Consumer Behavior: Emotional Connections and the Willingness to Pay

The purchasing decisions of consumers in the gold and jewelry industry are often driven by emotional connections and special occasions. Gold jewelry is frequently associated with life’s milestones, such as weddings, anniversaries, and birthdays. These emotional connections elevate the perceived value of gold jewelry, fostering a willingness among consumers to pay higher prices.

Product Diversification: A Shield Against Price Wars

The gold and jewelry industry is characterized by a vast array of product categories, encompassing a wide range of designs, styles, and price points. This rich product diversification acts as a safeguard against price wars, as consumers are drawn to the unique offerings of different brands. The sheer number of product options makes it challenging for consumers to directly compare prices, reducing the likelihood of price-driven competition.

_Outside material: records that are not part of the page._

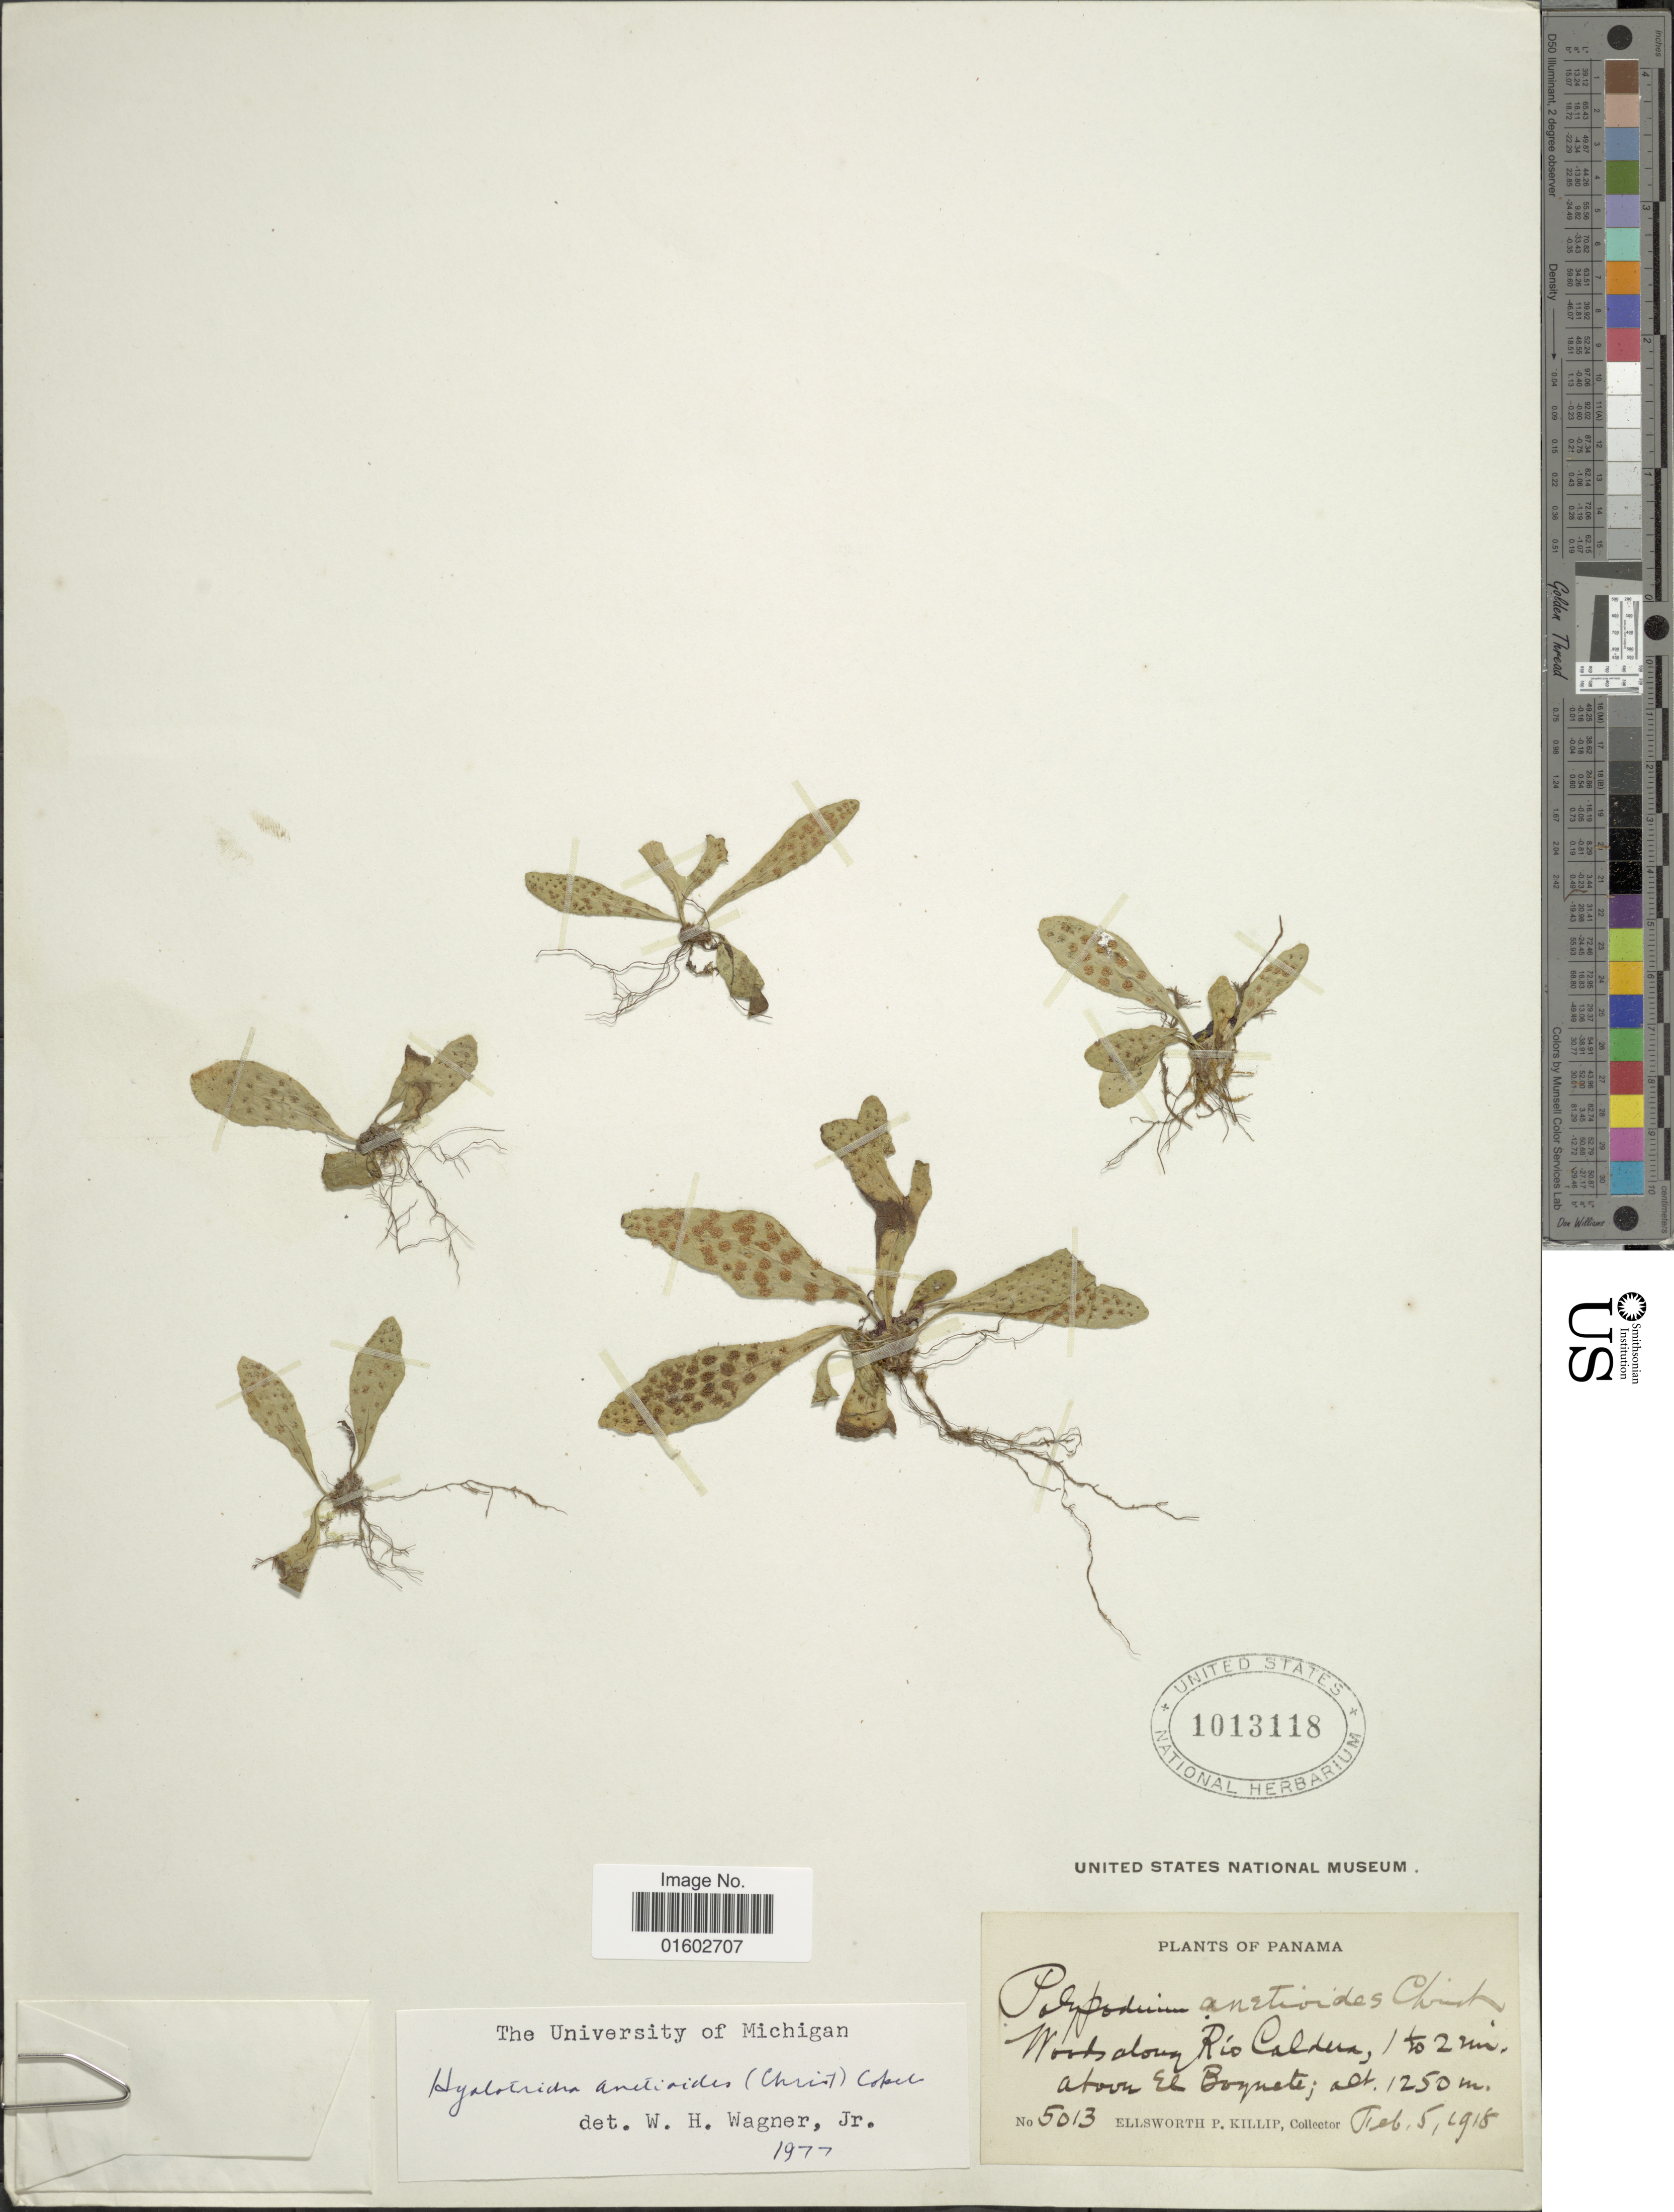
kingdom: Plantae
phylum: Tracheophyta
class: Polypodiopsida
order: Polypodiales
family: Polypodiaceae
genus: Campyloneurum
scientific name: Campyloneurum anetioides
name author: (Christ) R.M. Tryon & A.F. Tryon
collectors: E. P. Killip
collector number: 5013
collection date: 1918-02-05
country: Panama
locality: West along Rio Caldera, 1 to 2 mi. above El Boquete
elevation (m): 1250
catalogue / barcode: US 1013118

Gold Bars: A Tale of Different Dynamics

The sale of gold bars presents a unique contrast to the high-margin nature of gold jewelry. While gold bars are also considered valuable personal collectibles, the profit margins associated with their sales are typically lower. This discrepancy stems from the involvement of banks in the gold bar market. Banks, with their established reputations and widespread recognition, effectively set the benchmark pricing for gold bars. As a result, the power of branding plays a diminished role in gold bar sales, limiting the ability of merchants to command significant price premiums.

Conclusion: A Multifaceted Puzzle Solved

The gold and jewelry industry’s high profit margins are not a coincidence; they are the result of a complex interplay between brand significance, consumer behavior, product diversification, and the unique dynamics of gold bar sales. Understanding these factors provides valuable insights into the industry’s resilience and its ability to generate consistent returns.